In het jaar 1943 van 18 mei tot en met 23 mei werd er in de parochie een Misweek gegeven door de Heren Norbertijnen van de Abdij Berne Heeswijk (N Br) den ZE Heren F.W. Looijmans en J.H. Oderkerk. Tevens werd daarbij de volkszang ingevoerd onder de H Mis en ’t Lof. Een jongenskoortje opgericht, een nieuwe dirigent benoemd den heer J. Groothuis hoofd vd school en een tweede organist voor de volkszang den Heer W. Ruijgrok onderwijzer aan de Kath. School.
Gedurende de 2e wereldoorlog bood de pastorie vanaf 11 Oct 1944 – 2 Juli 1945 het jaar der bevrijding onderdak aan 60 personen nl behalve de pastoor en zijn zuster Nina als huishoudster en Truus Hagedoorn als tweede meisje: Den Heer J. Jansen onderwijzer aan de school aan 55 Eerw. Zusters van O.L. Vrouw v Amersfoort nl om de postulanten en novicen met Moeder Theresia en enige geprofeste Zusters met Moeder Loyola en de rector der Zusters pater Hackmann S.V.D.
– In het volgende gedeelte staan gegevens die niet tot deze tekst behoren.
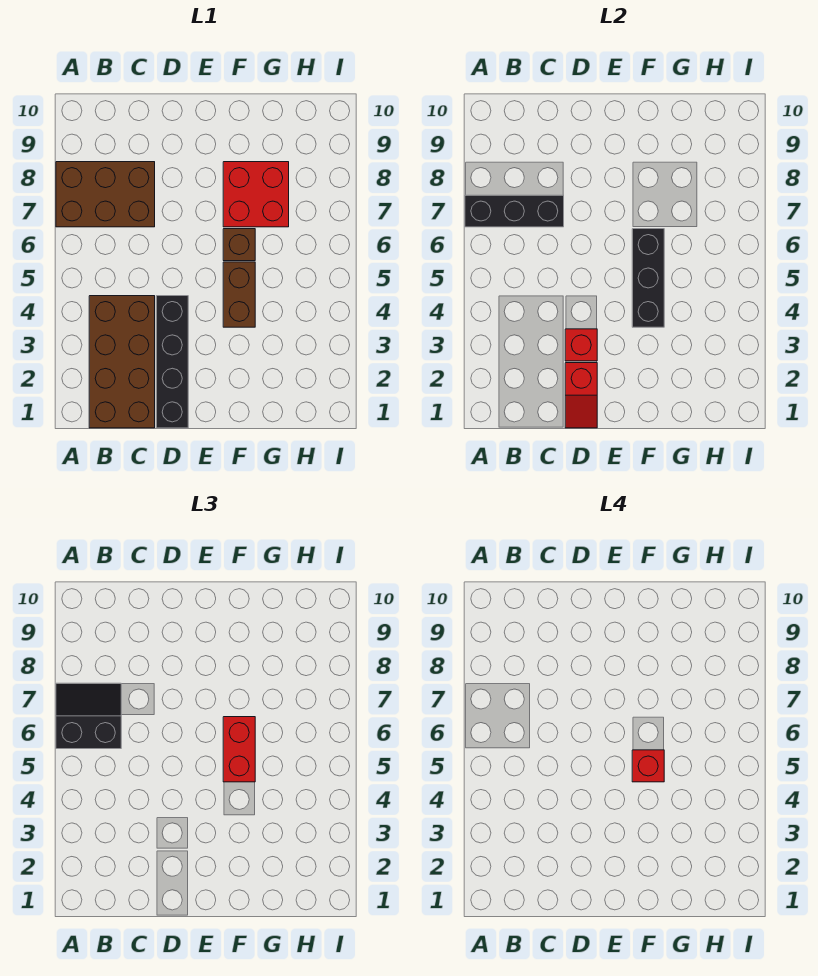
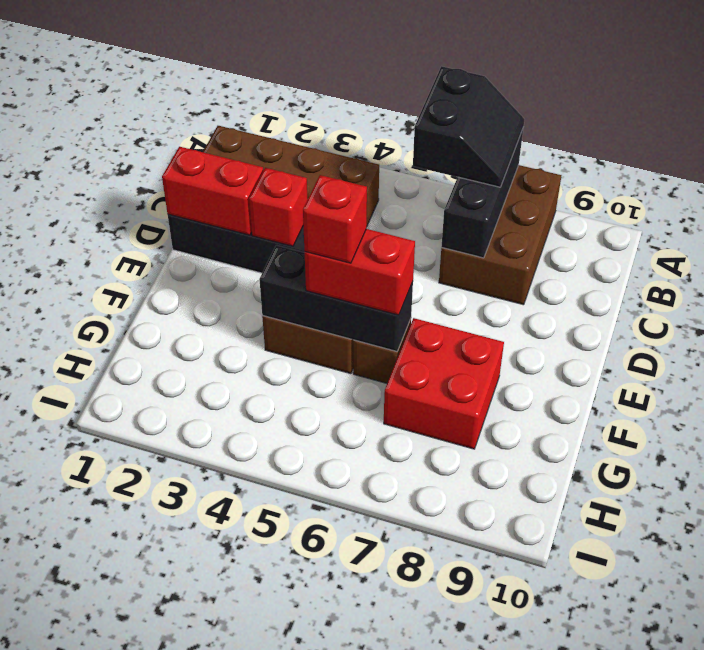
red 1x2 slope [565,363,597,428] -> red 1x2 brick [162,147,263,235]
15 Sept 1946 werd na een voorafgaand Triduum op plechtige wijze het 1ste landkruis geplaatst aan de weg naar Nordhorn op het erve van Joh’ Pikkemaat, die daartoe welwillend toestemming gaf.
Daags voor Kerstmis 1947 werd in de kerk de centrale verwarming in werking gesteld geleverd door de Firma Bürhmann in Enschede voor de prijs van 8775 gulden.